Some may say these are traits of being middle class.

I’m working class through and through though. Parents worked in factories and we lived in a council house. They never went to uni. That’s where I grew up and I absolutely feel the same now as I did then.

Soen · 17/05/2020 23:28

I hold a degree in a STEM subject and have a pretty decent job. I still feel working class to the core, especially amongst my owers at work.

Soen · 17/05/2020 23:28

Ugh, peers

SarahAndQuack · 17/05/2020 23:29

I think it's much more complicated than that.

People always talk about 'class' as if it's something with actual rules that are objective.
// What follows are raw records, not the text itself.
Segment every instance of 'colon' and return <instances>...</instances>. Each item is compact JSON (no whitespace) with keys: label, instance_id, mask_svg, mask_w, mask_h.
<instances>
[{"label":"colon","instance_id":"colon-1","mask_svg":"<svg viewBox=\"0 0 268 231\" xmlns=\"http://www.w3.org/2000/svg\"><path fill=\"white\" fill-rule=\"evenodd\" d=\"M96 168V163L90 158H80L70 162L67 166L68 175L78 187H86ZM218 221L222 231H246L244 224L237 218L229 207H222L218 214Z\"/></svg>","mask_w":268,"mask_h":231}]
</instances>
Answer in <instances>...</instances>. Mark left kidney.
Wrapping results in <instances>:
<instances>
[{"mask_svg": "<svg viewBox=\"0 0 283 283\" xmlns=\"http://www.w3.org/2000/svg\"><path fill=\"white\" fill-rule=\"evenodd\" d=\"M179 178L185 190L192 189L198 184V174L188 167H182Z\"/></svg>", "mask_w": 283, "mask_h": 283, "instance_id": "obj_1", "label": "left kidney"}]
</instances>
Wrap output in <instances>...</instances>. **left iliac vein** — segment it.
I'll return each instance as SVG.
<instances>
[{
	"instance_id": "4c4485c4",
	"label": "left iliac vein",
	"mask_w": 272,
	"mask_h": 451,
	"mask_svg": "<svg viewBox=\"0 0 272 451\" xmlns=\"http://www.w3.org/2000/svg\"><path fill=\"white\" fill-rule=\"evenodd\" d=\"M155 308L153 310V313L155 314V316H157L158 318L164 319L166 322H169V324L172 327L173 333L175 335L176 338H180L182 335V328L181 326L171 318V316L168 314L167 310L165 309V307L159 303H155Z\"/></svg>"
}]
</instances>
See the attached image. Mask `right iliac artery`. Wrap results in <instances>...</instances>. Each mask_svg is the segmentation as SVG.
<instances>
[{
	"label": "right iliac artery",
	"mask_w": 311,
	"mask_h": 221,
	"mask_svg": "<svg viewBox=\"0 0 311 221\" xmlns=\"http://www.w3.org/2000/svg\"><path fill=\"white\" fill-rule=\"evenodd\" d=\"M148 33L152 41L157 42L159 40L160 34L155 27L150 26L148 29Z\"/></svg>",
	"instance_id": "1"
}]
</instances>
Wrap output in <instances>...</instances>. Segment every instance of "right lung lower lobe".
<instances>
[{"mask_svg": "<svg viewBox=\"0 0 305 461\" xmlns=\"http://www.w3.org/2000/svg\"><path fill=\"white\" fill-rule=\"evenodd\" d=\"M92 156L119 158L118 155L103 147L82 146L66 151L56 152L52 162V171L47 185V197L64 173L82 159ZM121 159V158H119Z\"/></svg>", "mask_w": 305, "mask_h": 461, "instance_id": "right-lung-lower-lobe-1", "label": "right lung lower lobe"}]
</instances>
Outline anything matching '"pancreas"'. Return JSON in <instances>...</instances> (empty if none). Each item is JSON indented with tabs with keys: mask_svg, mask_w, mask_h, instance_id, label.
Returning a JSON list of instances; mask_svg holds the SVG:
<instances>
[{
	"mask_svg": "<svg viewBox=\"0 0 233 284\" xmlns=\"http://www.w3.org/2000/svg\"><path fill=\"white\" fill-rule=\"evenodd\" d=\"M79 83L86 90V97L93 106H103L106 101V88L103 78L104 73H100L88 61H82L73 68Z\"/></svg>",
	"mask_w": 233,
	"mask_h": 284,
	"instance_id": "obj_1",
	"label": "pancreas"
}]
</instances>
But it's more about a perspective from which you define yourself and others, IME. I recently read an interview with Kirstie Allsopp where she described how her parents were 'typically middle class,' but the interviewer let slip her father was a baron! OTOH, when I first met my DP and we were chatting about our childhoods, she explained her family were definitely 'middle class' because they were educated, they weren't rough (they grew up on benefits, in a council house, and my DP is the first in her family to go to university).

I reckon Kirstie and my DP have a different definition of 'middle class,' and I know which one implies more hard work! Grin

What worries me about the idea that university makes you middle class is that it implies there are no more barriers. And that's not true. People who had advantages before they went to university still tend to have more advantages afterwards. People who got there against the odds, tend to have to work harder.

Legoandloldolls · 17/05/2020 23:29

I think class means different things to different people. I'm.a graduate, but I'm not working. I am currently living on carers allowance but I'm no better of worse off than a few years ago in a corporate job. I'm no thicker or cleverer. My dh has the same job, kids in the same school. Drive the same car. One friend thinks your job or dh job defines your class. By that logic I was middle class but now I'm lower class ( cant be working class as I'm not working).
I have always seen myself as lower class due to my upbringing. No holidays, no car. Terrace house in a rough area. Rough school etc.
But class means nothing to me. I honestly dont care. I do quite well. I can work towards most things I want ( thank God days of free uni and a STEM degree).
I dont need others to validate me. I'm good at what I'm.good at and sometimes that can earn me a good wage. I'm just cynical from my corporate life where the CEO made billions. So I got what I needed and left. Caring quite happily for my disabled son.

Craftycorvid · 17/05/2020 23:31

Just reading this whilst watching ‘Educating Rita’ (for about the fourth time). Great film and still relevant - the scene where she doesn’t go to the middle class party because she doesn’t think she’ll fit it, but can’t quite go back to being content to go to the pub with her family either. That sums it up for me: working class girl, did my degrees in my 20s, am now in a solidly ‘middle class’ profession. I experience myself as a hybrid and still get occasional moments of dislocation in different social settings. I’m afraid those invisible lines of privilege are still present and still have power.

PrincessGraceKelly · 17/05/2020 23:31

@Sadie789 It doesn't really matter, no. It is something I had never really thought about until I started reading Mumsnet and realised that class was something people did think about and that there were all these subtle markers of people's social class. It makes me feel a bit insecure to be honest and like I am a bit of an imposter

@HiHoAstonVilla I studied Biochemistry and was definitely surrounded by middle class students.